Once again, my current doctor has suggested that I be evaluated by a Neurologist, perhaps at Stanford University. I hesitate to do this because I have been evaluated a number of times and nothing has been discovered. This is not surprising because the effects of Adiposis Dolorosa on the brain and nervous system are so poorly understood.

In the meantime, I’ve learned to live with my condition. Nobody has demanded that I surrender my driver’s license but I suspect that it is only a matter of time. Presently, I have a caregiver who drives me most places and my daughter drives me as well. Losing my independence is a difficult thing, but there are good side-effects to it as I am rarely alone now which gives me time to enjoy the company of others.

Some people wonder, if I am so disabled, how can I write books, blog posts and work on a Masters program at the same time?  The answer is that I’ve learned to work in between the bouts of pain and catatonia. This gives me much time for reflection and study.
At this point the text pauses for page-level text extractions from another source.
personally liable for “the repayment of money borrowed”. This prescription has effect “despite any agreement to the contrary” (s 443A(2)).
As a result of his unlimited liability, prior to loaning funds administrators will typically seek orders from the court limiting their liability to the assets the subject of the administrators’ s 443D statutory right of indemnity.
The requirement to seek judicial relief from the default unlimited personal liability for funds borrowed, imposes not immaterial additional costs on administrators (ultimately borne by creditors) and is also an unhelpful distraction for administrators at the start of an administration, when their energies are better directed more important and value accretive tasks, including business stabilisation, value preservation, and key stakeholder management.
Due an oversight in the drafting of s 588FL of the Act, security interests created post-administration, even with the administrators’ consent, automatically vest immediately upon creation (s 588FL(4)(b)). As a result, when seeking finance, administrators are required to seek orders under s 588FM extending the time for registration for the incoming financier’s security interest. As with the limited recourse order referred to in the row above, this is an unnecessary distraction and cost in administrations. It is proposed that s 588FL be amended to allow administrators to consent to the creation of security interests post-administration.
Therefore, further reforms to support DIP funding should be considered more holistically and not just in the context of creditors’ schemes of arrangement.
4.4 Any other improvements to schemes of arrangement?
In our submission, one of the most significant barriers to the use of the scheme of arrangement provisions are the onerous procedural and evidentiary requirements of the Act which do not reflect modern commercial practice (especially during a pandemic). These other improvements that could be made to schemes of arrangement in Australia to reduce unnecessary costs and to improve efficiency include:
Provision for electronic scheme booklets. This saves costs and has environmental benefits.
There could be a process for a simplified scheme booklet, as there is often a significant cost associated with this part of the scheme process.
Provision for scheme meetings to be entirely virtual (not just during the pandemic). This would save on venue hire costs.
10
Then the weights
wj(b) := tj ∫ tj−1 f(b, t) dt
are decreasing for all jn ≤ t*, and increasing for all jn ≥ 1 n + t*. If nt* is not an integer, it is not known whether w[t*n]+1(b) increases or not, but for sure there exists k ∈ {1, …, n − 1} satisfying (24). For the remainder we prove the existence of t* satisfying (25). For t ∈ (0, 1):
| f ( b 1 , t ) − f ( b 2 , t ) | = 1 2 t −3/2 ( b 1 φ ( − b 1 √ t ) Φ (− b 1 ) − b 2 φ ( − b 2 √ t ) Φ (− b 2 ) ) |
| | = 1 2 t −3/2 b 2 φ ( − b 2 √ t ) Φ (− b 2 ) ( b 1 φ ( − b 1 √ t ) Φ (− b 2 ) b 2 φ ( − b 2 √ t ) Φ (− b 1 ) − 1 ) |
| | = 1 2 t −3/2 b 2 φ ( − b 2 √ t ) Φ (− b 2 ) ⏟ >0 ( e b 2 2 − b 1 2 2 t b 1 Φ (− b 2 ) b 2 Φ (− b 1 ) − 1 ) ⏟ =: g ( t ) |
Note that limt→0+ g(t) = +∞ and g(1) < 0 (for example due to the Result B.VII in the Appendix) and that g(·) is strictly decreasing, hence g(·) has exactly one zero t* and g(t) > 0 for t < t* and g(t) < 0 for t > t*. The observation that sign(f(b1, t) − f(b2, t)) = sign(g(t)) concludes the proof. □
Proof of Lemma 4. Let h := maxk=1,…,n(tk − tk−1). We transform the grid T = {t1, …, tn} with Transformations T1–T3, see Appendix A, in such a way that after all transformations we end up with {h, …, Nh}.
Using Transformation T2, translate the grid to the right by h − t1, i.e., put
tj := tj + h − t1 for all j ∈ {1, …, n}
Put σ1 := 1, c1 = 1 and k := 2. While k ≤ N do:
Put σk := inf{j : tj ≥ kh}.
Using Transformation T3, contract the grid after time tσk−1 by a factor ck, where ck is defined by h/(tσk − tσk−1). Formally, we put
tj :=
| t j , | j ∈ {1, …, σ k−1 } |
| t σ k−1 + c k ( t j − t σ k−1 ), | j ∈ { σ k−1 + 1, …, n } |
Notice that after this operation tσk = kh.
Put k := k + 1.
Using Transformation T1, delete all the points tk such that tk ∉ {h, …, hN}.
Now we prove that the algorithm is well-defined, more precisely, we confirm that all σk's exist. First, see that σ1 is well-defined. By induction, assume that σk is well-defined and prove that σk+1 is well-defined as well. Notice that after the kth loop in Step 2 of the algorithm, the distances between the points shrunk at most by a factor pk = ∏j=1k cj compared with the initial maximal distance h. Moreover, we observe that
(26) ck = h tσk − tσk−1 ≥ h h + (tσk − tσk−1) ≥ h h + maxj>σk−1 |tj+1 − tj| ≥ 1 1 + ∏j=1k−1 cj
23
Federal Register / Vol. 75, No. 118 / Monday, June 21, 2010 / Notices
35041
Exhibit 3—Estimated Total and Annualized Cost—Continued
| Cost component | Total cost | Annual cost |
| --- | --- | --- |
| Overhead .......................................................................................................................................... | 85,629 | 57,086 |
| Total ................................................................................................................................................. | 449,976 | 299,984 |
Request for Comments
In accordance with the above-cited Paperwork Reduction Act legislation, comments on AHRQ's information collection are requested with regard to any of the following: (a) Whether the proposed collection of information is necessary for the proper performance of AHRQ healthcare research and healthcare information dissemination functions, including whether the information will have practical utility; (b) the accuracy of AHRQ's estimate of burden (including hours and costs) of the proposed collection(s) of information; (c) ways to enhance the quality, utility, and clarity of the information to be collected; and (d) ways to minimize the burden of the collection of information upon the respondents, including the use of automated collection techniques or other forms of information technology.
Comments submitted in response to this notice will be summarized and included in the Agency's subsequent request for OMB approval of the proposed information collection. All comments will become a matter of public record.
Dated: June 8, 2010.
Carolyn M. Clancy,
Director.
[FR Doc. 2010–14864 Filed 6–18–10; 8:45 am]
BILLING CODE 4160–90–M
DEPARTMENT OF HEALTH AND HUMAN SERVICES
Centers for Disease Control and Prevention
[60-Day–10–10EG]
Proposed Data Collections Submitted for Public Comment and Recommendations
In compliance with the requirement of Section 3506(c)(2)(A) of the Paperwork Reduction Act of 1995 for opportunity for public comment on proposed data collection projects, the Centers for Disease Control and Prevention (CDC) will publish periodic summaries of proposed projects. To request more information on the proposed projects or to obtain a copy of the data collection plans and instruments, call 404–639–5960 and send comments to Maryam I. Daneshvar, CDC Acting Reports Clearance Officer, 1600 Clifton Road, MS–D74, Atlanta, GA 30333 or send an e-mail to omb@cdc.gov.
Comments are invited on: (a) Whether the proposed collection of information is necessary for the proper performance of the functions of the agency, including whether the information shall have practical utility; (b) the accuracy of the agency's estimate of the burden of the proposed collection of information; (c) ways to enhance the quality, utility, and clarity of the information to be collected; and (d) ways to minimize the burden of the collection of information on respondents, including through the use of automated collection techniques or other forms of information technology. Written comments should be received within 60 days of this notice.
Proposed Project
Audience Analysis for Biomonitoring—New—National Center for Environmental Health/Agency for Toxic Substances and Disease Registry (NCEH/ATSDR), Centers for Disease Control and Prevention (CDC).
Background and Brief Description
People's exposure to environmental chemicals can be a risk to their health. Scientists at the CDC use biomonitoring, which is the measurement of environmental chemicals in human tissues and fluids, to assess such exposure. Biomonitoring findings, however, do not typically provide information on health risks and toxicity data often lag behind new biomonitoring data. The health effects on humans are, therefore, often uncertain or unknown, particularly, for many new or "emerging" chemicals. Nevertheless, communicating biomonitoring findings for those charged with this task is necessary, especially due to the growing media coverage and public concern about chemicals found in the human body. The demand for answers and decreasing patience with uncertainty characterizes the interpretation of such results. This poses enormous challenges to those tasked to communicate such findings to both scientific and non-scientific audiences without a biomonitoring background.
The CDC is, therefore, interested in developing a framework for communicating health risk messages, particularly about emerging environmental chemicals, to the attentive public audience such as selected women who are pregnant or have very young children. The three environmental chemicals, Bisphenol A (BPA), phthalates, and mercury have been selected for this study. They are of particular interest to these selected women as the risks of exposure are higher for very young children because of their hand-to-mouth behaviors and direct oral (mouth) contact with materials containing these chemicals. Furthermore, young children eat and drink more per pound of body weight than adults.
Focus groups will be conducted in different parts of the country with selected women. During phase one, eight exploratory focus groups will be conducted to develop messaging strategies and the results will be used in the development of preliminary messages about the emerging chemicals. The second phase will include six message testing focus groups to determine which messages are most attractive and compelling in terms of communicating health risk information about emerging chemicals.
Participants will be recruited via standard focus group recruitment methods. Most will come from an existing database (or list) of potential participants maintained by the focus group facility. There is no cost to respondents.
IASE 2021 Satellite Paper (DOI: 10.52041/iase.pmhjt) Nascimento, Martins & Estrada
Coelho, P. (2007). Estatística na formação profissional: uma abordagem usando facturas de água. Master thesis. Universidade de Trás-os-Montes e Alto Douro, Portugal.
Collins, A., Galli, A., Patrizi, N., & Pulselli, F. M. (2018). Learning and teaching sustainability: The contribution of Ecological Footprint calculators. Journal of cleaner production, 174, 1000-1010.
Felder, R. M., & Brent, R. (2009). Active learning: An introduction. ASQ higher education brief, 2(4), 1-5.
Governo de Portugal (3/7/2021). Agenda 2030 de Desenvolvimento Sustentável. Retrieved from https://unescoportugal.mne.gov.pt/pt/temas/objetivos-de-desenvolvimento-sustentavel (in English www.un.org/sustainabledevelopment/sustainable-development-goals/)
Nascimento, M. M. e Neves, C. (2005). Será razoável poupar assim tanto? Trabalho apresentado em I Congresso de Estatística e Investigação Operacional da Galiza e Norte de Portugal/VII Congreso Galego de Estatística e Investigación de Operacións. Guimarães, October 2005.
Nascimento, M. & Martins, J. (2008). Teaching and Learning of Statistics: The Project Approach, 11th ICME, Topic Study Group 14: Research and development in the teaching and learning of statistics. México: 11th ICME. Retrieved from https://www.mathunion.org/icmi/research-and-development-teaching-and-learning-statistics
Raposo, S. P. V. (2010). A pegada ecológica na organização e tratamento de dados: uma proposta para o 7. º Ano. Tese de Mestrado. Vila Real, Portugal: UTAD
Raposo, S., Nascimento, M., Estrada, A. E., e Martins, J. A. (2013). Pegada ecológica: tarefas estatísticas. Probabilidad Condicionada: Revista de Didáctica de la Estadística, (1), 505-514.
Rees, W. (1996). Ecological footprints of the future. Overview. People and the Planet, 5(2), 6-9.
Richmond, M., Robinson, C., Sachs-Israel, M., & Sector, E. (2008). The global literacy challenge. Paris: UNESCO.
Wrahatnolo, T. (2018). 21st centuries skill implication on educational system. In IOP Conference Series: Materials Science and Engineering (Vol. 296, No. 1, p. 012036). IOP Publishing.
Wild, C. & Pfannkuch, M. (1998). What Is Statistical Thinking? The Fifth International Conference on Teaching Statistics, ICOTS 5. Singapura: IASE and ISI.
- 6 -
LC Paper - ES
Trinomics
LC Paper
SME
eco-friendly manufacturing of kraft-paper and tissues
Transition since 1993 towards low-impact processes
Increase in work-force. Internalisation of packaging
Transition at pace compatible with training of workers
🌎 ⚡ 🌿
I’ve also learned that there is good in everything that happens to me if I am willing to find it. It is so easy to focus on the bad, the wrong, the painful, but scripture calls us to think about better things. To cultivate a life of thankfulness. Those who are not sick are busy and preoccupied with the mundane things of life so they may never learn to do this. Sickness has been my tutor, teaching me to reflect thoroughly and to search out the deep things of life and so I’ve learned that I can indeed be thankful in all things, even catatonia.

4 comments

  1. I leave a response when I especially enjoy a post on a site or I have something to contribute to the discussion. Usually it is caused by the sincerness communicated in the article I read.
    And on this post Thankfullness and My Catatonic Life
    | Chronicles of Ron. I was actually moved enough to write a thought 😉 I do
    have a couple of questions for you if it’s okay.
    Could it be only me or does it look like like a few of the responses appear like left by brain dead visitors?
    😛 And, if you are posting on other online social sites, I’d like to follow
    anything fresh you have to post. Could you list every one
    of all your social sites like your twitter feed, Facebook page or linkedin profile?

  2. Many of us take our health for granted, preoccupied with our hectic life… Thank you for pointing this out to me. I wish you strength especially during the tough situations. Keep faith!

  3. Hi Ron! I too have dercum’s.As a male i to have have episodes of this kind.Today at the movies watching American sniper my eyes went into the back of my head and almost like a pass out state.My wife shook me and i kinda looked at her with a far away look.When i write blogs i just blank.From my studies of dercum’s and being my own advocate dercum’s has to do with family genes and trama. I’ve been into 2 major car accidents where my head smashed the windshield.I have to say that might have something to do with it. I do understand that feeling and fight the medical community on a daily basis. I’ve spent every penny that i ever made finding out that i had Dercum’s and now i’m trying to just to have a little quality of life.Almost impossible in my situation.I never let it get my down and will always fight the fight to pay it forward to those who still have a chance.Without a cure i know my destiny but im ok with it.